Лыжи, если не подбиты нерпой – не лыжи. Они плохи на ходу, ноги быстро устают, а если в гору, то вообще замаешься – соскальзывают назад, капризничают. На неподбитых лыжах лучше вообще не ходить. Каждый сезон одного охотника их хозяйство обязательно спроваживает на север – стрелять нерпу. На всех. Пай тому охотнику начисляют, как за соболей. Но раз на раз не выходит, зверь всякий попадается – одна нерпа здоровая, шкура у нее – на подбой лучше и не надо, а другая изъязвлена внутренними червями, больная, под выстрел она, понимая, что спасения все равно нет, идет чуть ли не добровольно.

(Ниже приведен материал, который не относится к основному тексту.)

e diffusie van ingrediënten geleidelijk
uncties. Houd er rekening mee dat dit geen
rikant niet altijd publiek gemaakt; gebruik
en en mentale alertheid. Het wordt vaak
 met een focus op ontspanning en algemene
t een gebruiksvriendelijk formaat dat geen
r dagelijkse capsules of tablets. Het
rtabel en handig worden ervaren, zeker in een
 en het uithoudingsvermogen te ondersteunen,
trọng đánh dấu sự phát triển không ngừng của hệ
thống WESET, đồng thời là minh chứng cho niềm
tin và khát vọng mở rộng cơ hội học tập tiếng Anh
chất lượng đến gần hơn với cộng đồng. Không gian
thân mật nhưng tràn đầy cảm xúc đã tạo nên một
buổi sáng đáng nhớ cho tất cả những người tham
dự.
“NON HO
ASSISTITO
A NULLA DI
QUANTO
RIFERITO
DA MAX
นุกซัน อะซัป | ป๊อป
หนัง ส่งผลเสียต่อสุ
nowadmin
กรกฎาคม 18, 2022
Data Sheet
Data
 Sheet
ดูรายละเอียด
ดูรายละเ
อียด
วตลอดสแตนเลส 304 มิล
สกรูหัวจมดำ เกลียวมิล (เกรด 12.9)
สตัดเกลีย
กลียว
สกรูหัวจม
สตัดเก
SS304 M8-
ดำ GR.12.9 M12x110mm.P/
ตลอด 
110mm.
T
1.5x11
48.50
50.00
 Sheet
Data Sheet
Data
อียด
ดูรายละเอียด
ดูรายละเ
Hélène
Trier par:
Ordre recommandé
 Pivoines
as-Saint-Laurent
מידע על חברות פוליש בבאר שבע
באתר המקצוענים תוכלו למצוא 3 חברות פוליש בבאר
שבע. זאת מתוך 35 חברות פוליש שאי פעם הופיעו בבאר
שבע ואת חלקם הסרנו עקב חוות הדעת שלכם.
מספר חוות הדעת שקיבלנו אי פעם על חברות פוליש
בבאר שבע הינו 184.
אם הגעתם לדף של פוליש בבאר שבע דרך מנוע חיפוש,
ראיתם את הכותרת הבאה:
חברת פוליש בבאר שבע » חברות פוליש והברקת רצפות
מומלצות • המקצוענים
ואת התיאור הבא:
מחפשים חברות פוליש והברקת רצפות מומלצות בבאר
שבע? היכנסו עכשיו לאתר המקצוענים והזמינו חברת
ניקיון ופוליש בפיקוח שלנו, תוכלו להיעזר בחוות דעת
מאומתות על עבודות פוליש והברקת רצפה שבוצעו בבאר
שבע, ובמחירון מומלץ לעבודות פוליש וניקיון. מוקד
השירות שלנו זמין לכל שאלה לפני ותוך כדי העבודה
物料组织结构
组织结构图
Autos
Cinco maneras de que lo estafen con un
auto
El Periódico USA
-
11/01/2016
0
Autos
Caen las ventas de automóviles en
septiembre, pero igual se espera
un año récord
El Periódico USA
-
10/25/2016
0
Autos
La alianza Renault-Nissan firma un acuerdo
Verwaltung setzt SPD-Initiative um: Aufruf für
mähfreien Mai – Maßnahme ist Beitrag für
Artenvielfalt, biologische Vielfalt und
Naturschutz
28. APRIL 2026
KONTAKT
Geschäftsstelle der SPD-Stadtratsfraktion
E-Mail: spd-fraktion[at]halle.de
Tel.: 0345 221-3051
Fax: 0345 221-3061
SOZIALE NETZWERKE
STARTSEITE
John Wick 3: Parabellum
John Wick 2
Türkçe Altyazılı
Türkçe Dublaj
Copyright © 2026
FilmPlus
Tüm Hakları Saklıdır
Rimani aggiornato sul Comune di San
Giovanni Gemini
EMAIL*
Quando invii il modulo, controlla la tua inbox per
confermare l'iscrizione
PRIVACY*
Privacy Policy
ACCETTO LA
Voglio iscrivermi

Но одежда у нее такая, что хворую нерпу лучше не стрелять.
– Не ту шкуру ты взял, Алексеич, – Чириков тоже поколупал осыпавшееся место ногтем, – не ту-у…
– И Бог иногда ошибается, – проворчал Кучумов, вид у него был недовольным: к чему лишние слова?
Отошли от избушки с километр – снег был толстым, исчерчен строчками, каждая строчка свой рассказ имеет – если присмотреться внимательнее, то и непосвященный сообразит, о чем идет речь, каков след, кто кого догонял на снегу, кто кого ел, кто ночь коротал безмятежно, а кто в испуге трясся, в выветрине за прозрачным кустом норовил укрыться, но все равно не выдерживал, высовывал из лунки уши, вздрагивал, а потом и вовсе вылетал из постели, мчался в темень, не выспавшись и жалобно крича.
Ходьба по тайге, по увалам, сопкам, в обгиб заломов, которые соболь, кстати, охотно выбирает для обитания, – однообразна до одури, идешь-идешь и засыпаешь на ходу, все ощущения теряются, залом начинает нагромождаться на залом, скрип на скрип, дыханье на дыханье, снег на снег. Но все это до той поры, пока не наткнешься на нужный след – тогда вся изморь пропадает, начинается гон. Все приходит в возбуждение – и сам охотник, и лыжи его, и ружье, которое только что сваливалось с плеч, и собака, и сопки, что мрачными серыми пупырями горбятся вокруг, и древесное ломье, без которого соболь не может жить, для него ведь первое дело – пробежаться по поваленному стволу, как по асфальтовой ровной тропке, соболь это дело просто обожает. А еще он любит мясом баловаться, которое ему специально для приманки крошат…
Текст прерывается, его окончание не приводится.